Several folks have asked me what’s my favorite cocktail made with their first release, Jack Rabbit Gin, and it’s a tie between a sage and celery bitters dry martini [above], and a cocktail made by a kickass bar man, Rich Romney, at an event I attended last weekend [they called it the “Hachi Hive,” it’s made with honey-sage syrup; “hachi” means “bee” in Japanese]. I’ll work on that recipe this week and post it as a H.O.A.G.Y. [Help Out a Gal/Guy, Yeah?], since a few people at the event with me have been dying to make it at home. It’s that good. I’ll pester my barkeep friend and get back to you, but I know it contains St. Germain elderflower liqueur and wouldn’t it figure, every state monopoly liquor store I’ve been to in the past two weeks was totally sold out. FML. So, for now, there’s the recipe for the sage martini, and I’m also working on getting my paws on some Ransom vermouth from Portland to try out another freaking delicious orange-zapped martini made by Takashi’s hottie barman, Jonny Bonner.
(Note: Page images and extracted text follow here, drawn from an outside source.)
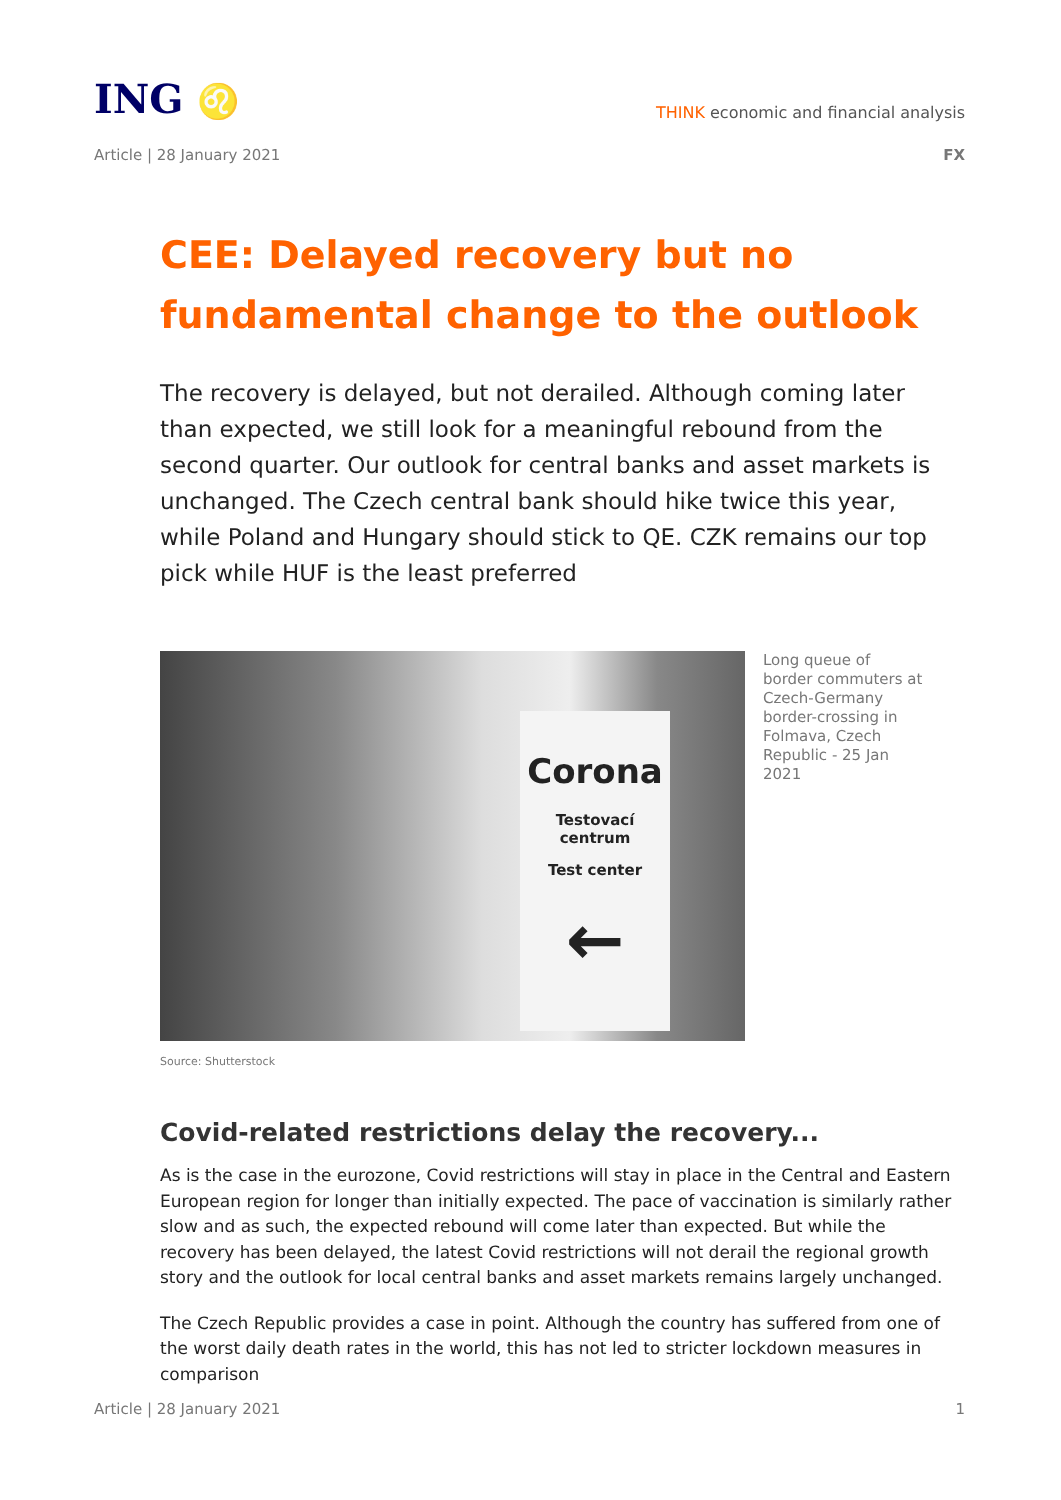ING ♌
THINK economic and financial analysis
Article | 28 January 2021 FX
CEE: Delayed recovery but no fundamental change to the outlook
The recovery is delayed, but not derailed. Although coming later than expected, we still look for a meaningful rebound from the second quarter. Our outlook for central banks and asset markets is unchanged. The Czech central bank should hike twice this year, while Poland and Hungary should stick to QE. CZK remains our top pick while HUF is the least preferred
Corona
Testovací centrum
Test center
←
Long queue of border commuters at Czech-Germany border-crossing in Folmava, Czech Republic - 25 Jan 2021
Source: Shutterstock
Covid-related restrictions delay the recovery...
As is the case in the eurozone, Covid restrictions will stay in place in the Central and Eastern European region for longer than initially expected. The pace of vaccination is similarly rather slow and as such, the expected rebound will come later than expected. But while the recovery has been delayed, the latest Covid restrictions will not derail the regional growth story and the outlook for local central banks and asset markets remains largely unchanged.
The Czech Republic provides a case in point. Although the country has suffered from one of the worst daily death rates in the world, this has not led to stricter lockdown measures in comparison
Article | 28 January 2021 1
If you are a gin lover who really goes for big bold juniper flavors, this gin may not be your fave, since it’s got a more subtle juniper profile than many on the market. But I don’t understand why some critics out there feel compelled to get all bowed up about what’s the “best” gin. Quite frankly, I think there are enough badass gins out there now that it’s time we start thinking of having a gin repertoire, like many folks already do for whiskey. There are enough significant flavor differences that it’s worth trying a few to figure out what you like, and in what type of drink. And as y’all know, I’m all for R&D!